■ Übungstext:
Roland Düringer gilt als einer der wandelbarsten Kabarettisten Österreichs. Mit seinem neuen Programm „Africa Twinis“ wird er in den nächsten Monaten in der Steiermark zu erleben sein. Etwa in Gleisdorf oder am Red Bull Ring. „Achtzig“ sprach mit dem Künstler im Vorfeld über sein neues Kabarett, das Leben und die Politik.
Text: Stefan Zavernik
Die nächsten Monate führen Sie wiederholt in die Steiermark. Zu sehen gibt es dann Ihr neues Programm. Zum Thema werden das Motoradfahren und die härteste Wüstenrally der Welt – sind Sie wieder zum „Benzinbruder“ geworden, nachdem Sie dem Kult um heiße Gefährte eigentlich längst abgeschworen haben?

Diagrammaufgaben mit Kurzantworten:
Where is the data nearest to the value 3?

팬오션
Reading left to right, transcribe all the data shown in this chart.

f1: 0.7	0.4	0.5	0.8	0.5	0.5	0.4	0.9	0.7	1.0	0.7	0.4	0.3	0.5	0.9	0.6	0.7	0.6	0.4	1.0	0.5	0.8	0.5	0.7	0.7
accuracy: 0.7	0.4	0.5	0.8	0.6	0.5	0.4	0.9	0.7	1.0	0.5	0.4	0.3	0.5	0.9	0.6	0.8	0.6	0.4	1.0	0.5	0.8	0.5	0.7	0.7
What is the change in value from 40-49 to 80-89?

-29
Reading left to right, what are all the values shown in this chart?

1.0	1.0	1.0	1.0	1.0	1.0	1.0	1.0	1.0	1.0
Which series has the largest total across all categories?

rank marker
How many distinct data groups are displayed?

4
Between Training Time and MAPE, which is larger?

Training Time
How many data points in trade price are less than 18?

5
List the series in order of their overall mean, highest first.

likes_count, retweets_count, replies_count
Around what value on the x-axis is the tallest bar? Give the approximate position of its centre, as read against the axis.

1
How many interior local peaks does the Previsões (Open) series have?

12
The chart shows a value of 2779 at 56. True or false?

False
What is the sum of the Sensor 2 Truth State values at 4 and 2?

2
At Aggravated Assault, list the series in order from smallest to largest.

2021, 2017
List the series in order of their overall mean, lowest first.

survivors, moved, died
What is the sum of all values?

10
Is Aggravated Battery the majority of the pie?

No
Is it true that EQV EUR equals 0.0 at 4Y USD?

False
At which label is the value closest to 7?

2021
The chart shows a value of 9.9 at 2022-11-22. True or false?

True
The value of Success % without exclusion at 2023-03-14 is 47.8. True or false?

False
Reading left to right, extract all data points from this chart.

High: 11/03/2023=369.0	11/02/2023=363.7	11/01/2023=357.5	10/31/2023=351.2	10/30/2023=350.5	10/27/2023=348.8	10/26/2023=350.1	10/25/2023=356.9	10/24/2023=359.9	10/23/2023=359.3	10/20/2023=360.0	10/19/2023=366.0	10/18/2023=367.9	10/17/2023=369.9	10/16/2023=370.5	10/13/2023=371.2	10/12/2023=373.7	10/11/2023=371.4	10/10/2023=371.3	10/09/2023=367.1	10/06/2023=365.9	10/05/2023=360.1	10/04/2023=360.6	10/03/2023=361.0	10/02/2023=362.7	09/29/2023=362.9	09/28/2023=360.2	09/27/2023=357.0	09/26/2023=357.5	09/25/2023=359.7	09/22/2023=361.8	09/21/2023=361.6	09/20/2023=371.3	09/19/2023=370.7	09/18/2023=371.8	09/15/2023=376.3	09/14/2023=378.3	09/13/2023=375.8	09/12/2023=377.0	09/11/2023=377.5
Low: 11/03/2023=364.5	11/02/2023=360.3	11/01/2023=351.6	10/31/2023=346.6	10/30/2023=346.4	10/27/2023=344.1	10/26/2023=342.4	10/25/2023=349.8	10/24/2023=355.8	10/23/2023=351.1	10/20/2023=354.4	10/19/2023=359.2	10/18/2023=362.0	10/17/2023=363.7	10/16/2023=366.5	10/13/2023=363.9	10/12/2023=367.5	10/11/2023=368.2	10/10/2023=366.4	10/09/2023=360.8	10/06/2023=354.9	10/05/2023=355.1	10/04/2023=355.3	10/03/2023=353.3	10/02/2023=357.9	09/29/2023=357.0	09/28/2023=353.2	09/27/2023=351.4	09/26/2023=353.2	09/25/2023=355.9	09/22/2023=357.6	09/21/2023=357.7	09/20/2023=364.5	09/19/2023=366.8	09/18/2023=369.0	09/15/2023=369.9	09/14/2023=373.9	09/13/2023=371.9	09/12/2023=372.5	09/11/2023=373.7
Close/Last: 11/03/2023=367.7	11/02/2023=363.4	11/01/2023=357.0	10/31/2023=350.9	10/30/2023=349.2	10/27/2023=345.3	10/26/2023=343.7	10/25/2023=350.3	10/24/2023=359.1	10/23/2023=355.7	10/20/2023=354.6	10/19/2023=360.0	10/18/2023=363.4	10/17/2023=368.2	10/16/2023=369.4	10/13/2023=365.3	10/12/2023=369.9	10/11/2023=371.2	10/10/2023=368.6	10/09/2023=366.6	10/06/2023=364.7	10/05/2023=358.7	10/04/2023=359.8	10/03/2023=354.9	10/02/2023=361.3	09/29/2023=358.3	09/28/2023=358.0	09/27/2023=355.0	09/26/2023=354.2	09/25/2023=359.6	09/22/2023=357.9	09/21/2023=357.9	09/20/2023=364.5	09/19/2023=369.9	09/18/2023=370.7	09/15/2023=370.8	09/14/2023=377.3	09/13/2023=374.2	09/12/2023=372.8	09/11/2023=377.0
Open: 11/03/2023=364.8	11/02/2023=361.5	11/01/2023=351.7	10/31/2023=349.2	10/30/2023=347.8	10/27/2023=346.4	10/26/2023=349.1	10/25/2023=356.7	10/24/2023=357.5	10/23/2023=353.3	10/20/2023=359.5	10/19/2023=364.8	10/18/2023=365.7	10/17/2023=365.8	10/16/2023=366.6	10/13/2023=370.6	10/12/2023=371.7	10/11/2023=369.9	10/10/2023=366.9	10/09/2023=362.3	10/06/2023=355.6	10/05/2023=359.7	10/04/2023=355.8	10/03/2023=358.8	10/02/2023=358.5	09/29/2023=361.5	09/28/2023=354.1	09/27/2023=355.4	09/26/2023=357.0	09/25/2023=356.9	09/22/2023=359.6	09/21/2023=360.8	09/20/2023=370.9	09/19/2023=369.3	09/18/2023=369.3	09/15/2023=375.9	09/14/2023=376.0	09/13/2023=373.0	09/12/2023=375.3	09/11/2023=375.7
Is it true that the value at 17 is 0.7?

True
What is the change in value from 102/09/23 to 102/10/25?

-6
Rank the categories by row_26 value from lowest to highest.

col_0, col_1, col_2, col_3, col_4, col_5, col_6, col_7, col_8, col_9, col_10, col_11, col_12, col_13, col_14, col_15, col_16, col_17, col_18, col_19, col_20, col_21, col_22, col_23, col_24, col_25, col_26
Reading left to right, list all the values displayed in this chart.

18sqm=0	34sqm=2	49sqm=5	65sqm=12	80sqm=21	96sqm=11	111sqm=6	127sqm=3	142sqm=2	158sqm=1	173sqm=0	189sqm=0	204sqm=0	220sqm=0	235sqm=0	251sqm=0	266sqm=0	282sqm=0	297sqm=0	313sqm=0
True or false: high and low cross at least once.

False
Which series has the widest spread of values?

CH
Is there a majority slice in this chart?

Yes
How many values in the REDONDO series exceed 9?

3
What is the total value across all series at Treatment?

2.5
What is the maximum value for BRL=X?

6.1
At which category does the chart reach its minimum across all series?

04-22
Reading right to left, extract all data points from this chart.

■ Deine Aufgaben:
1. Wie heißt laut dem Text über Roland Düringer sein neues Programm?
2. Schreibe den Text über Roland Düringer im Anschluss an seinen letzten Satz weiter.

■ Lösungsteil:
1. „Africa Twinis“

2.
Man soll sich bekanntlich vom Titel und der Interpretation des Pressetextes nicht täuschen lassen. In meinem Stück Africa Twinis steht die Sehnsucht nach dem großen Abenteuer im Zentrum der Geschichte, auch die Angst vor dem Scheitern und der Erkenntnis, dass man letztlich nie das Leben gelebt hat, dass man eigentlich leben wollte. Die Motorradreise bildet nur den Rahmen und Dakar ist für meine Protagonisten kein Etappenziel, sondern ein Fluchtpunkt vor der eigenen Lebensrealität. Es geht um die große Hoffnung, nach 15.000 km durch die Wüste als jemand anderer am Ziel der Reise anzukommen. Und wie es im Theater so ist: Das Scheitern der Helden macht die Geschichte zur Komödie.
Dem Scheitern wird seit einigen Jahren ungemein viel Positives abgerungen. Wie stehen Sie generell zu dieser „Kunst des Scheiterns“?
Scheitern ist wohl keine Kunst, das passiert.
Was hat Sie zu der Erkenntnis geführt, dass man letztendlich nie das Leben gelebt haben kann, das man eigentlich leben wollte?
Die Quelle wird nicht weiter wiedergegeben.